Currently trying to read a parquet file in Java without the use of Spark. Here's what I have so far, based on Adam Melnyk's blog post on the subject.
Code
ParquetFileReader reader = ParquetFileReader.open(file);
MessageType schema = reader.getFooter().getFileMetaData().getSchema();
List<Type> fields = schema.getFields();
PageReadStore pages;
--> while ((pages = reader.readNextRowGroup()) != null) {
long rows = pages.getRowCount();
LOG.info("Number of rows: " + rows);
MessageColumnIO columnIO = new ColumnIOFactory().getColumnIO(schema);
RecordReader recordReader = columnIO.getRecordReader(pages, new GroupRecordConverter(schema));
for (int i = 0; i < rows; i++) {
SimpleGroup simpleGroup = (SimpleGroup) recordReader.read();
simpleGroups.add(simpleGroup);
}
}
(note that the arrow is the line (167) that the error is thrown at in my code)
Error Message
org.apache.parquet.hadoop.BadConfigurationException: Class org.apache.parquet.hadoop.codec.SnappyCodec was not found
at org.apache.parquet.hadoop.CodecFactory.getCodec(CodecFactory.java:243)
at org.apache.parquet.hadoop.CodecFactory$HeapBytesDecompressor.<init>(CodecFactory.java:96)
at org.apache.parquet.hadoop.CodecFactory.createDecompressor(CodecFactory.java:212)
at org.apache.parquet.hadoop.CodecFactory.getDecompressor(CodecFactory.java:201)
at org.apache.parquet.hadoop.CodecFactory.getDecompressor(CodecFactory.java:42)
at org.apache.parquet.hadoop.ParquetFileReader$Chunk.readAllPages(ParquetFileReader.java:1519)
at org.apache.parquet.hadoop.ParquetFileReader$Chunk.readAllPages(ParquetFileReader.java:1402)
at org.apache.parquet.hadoop.ParquetFileReader.readChunkPages(ParquetFileReader.java:1023)
at org.apache.parquet.hadoop.ParquetFileReader.readNextRowGroup(ParquetFileReader.java:928)
at [myClassPath]([myClass].java:167)
Dependencies
<groupId>org.apache.hadoop</groupId>
<artifactId>hadoop-hdfs</artifactId>
<version>3.1.1.3.1.4.0-315</version>
</dependency>
<dependency>
<groupId>org.apache.hadoop</groupId>
<artifactId>hadoop-common</artifactId>
<version>3.1.1.3.1.4.0-315</version>
</dependency>
<dependency>
<groupId>org.apache.spark</groupId>
<artifactId>spark-launcher_2.12</artifactId>
<version>3.0.0-preview2</version>
</dependency>
<dependency>
<groupId>org.apache.parquet</groupId>
<artifactId>parquet-avro</artifactId>
<version>1.12.0</version>
</dependency>
It seems as though the SnappyCodec class cannot be found from the CodecFactory class, but I looked into my referenced libraries and the class is there: referenced_libraries
CodecFactory should be able to recognize the SnappyCodec class.

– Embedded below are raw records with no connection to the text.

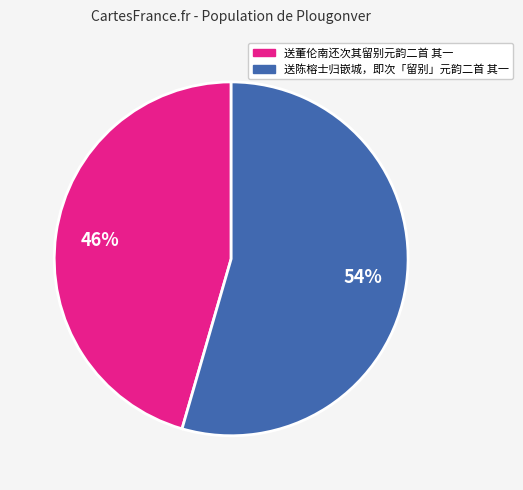

To the nearest percent, what percentage of the pie is 送董伦南还次其留别元韵二首 其一?

46%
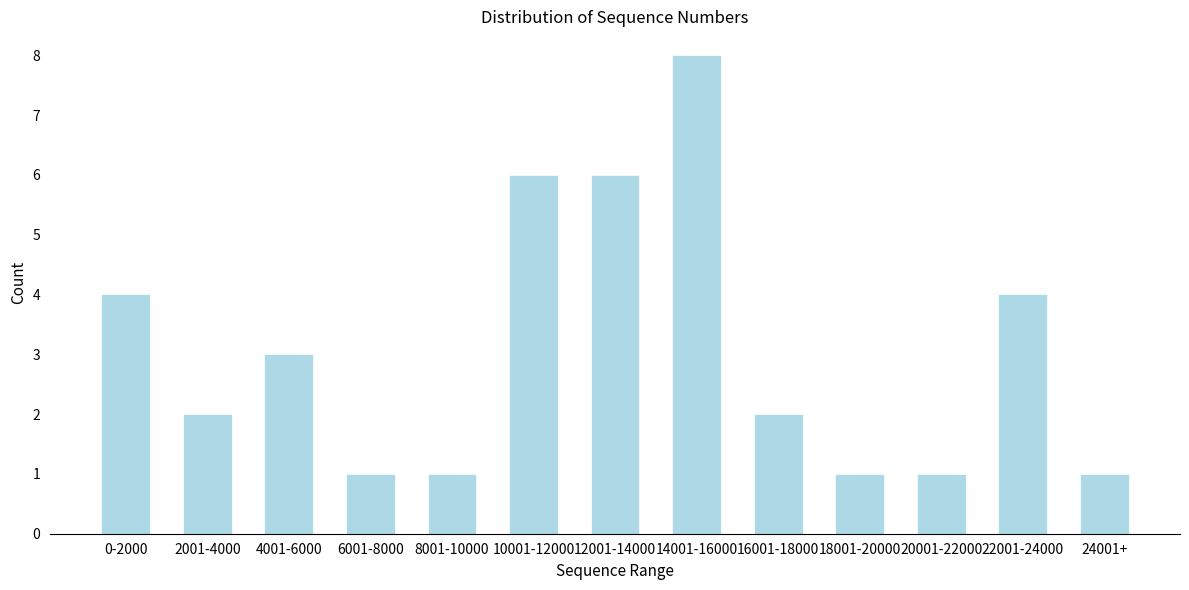

Reading left to right, transcribe all the data shown in this chart.

0-2000=4	2001-4000=2	4001-6000=3	6001-8000=1	8001-10000=1	10001-12000=6	12001-14000=6	14001-16000=8	16001-18000=2	18001-20000=1	20001-22000=1	22001-24000=4	24001+=1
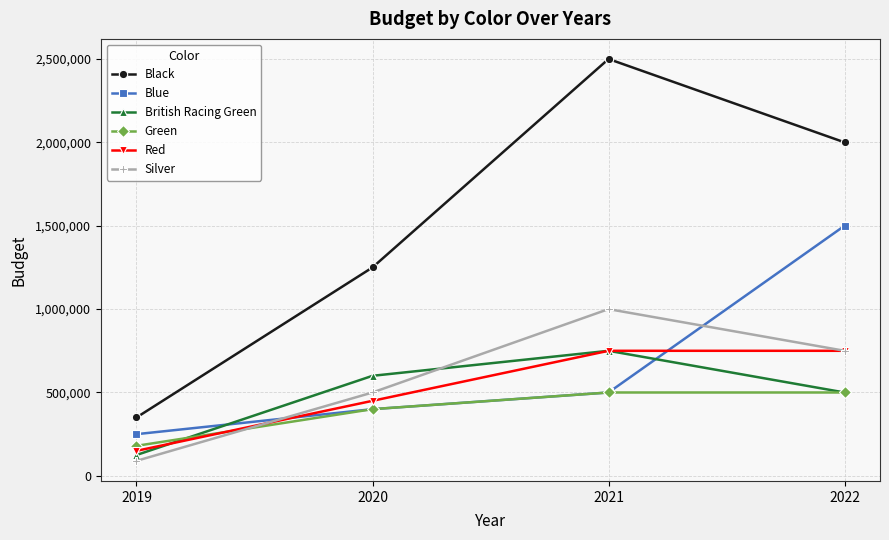

In Black, how many points are higher than both neighbors (excluding endpoints)?

1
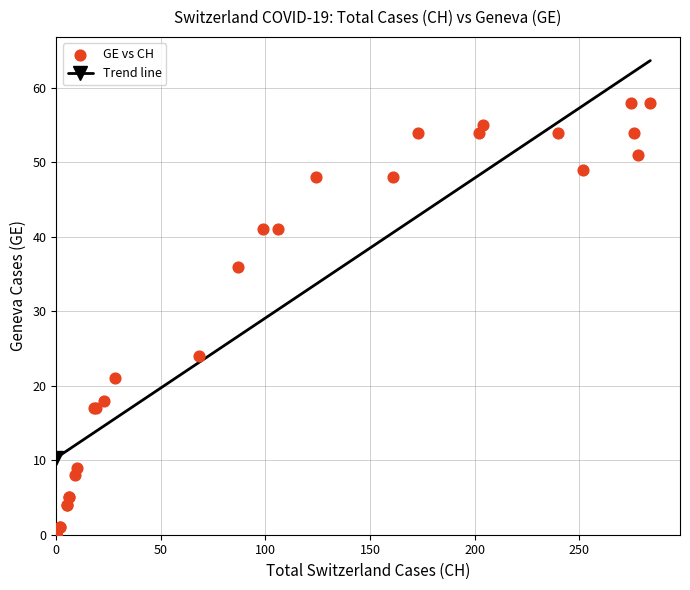

What Y value in the scatter plot is closest to 29?

24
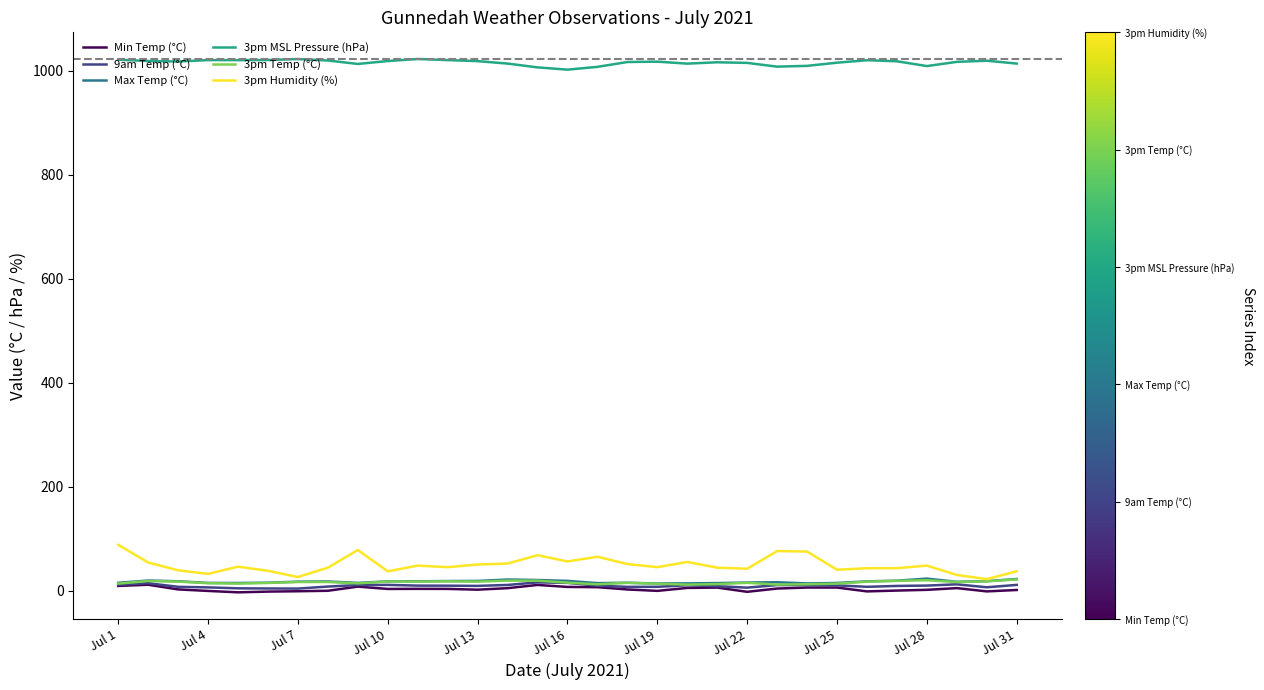

What is the greatest value displayed?

1022.3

Any recommendations? Thanks
Found a solution.
So the problem was that the SnappyCodec class was being shaded by the maven shade plugin I have configured for my application.
I realized this after packaging the jar with maven, opening that jar with WinZip, and checking the codec directory of the packaged jar (where I found the SanppyCodec.class no longer existed).

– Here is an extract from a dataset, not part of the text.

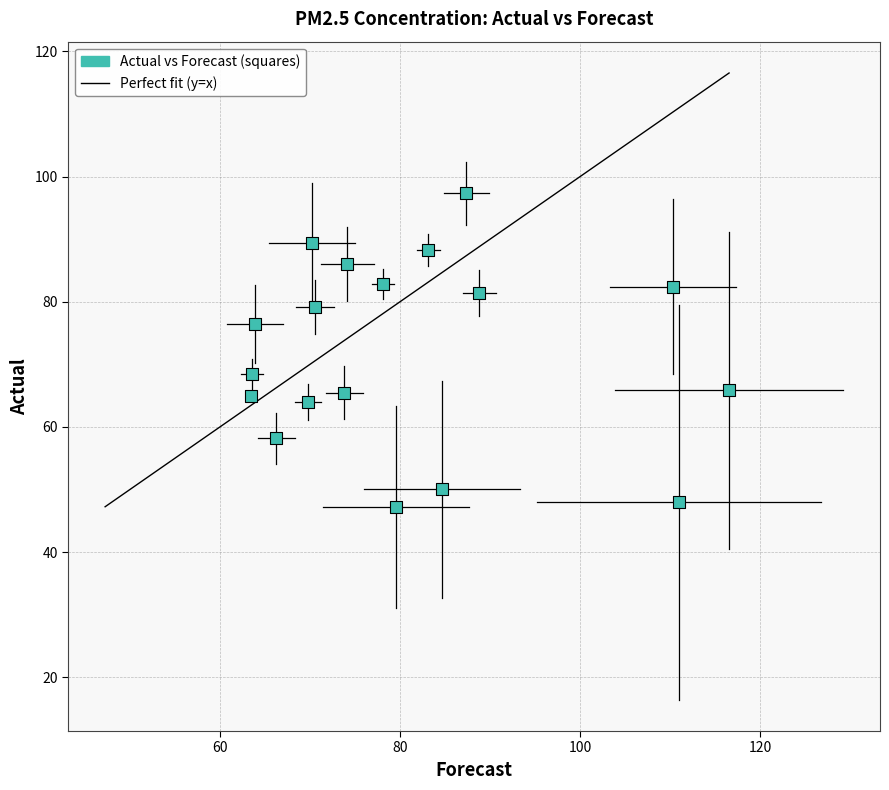

What is the range of Y values (max minus min)?

50.0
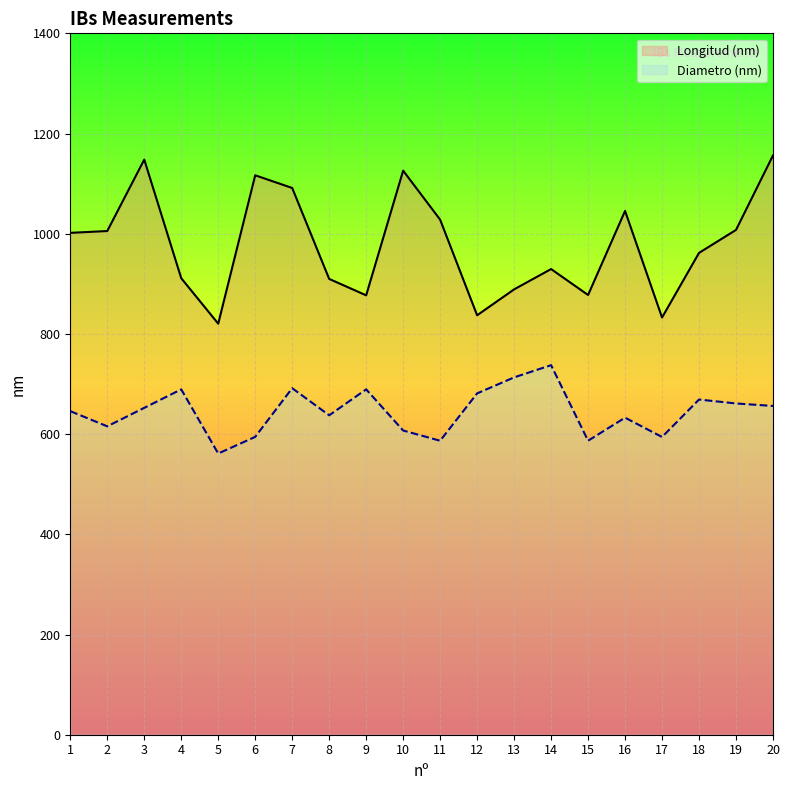

Is the value of Longitud (nm) at 3 greater than the value of Diametro (nm) at 11?

Yes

The solution was that I needed to add the following filters to the configuration of my maven shade plugin:
<filter>
<artifact>org.apache.parquet:parquet-hadoop</artifact>
<includes>
<include>**</include>
</includes>
</filter>
<filter>
<artifact>org.apache.parquet:parquet-column</artifact>
<includes>
<include>**</include>
</includes>
</filter>
<filter>
<artifact>org.apache.parquet:parquet-encoding</artifact>
<includes>
<include>**</include>
</includes>
</filter>
Basically, maven-shade was shading seemingly random classes from the parquet-hadoop artifact, so by adding the <include>
filter, maven-shade did NOT shade any of the classes inside it, thus not shading the SnappyCodec.class file within it.
After doing this, I needed to add the other two filters because by using the <include>
tag on the parquet-hadoop artifact, it then excluded every other parquet-* artifact from being added to the compiled jar. So, I needed to explicitly tell it to include parquet-column and parquet-encoding as well since my application used some other classes within those artifacts.
This configuration meant that maven-shader would not touch these three artifacts, meaning that any and every class that was present within those artifacts before compile time would remain there after compiling/packaging them with maven (thus, would be there at runtime, whereas they weren't before, causing the original error). Awesome!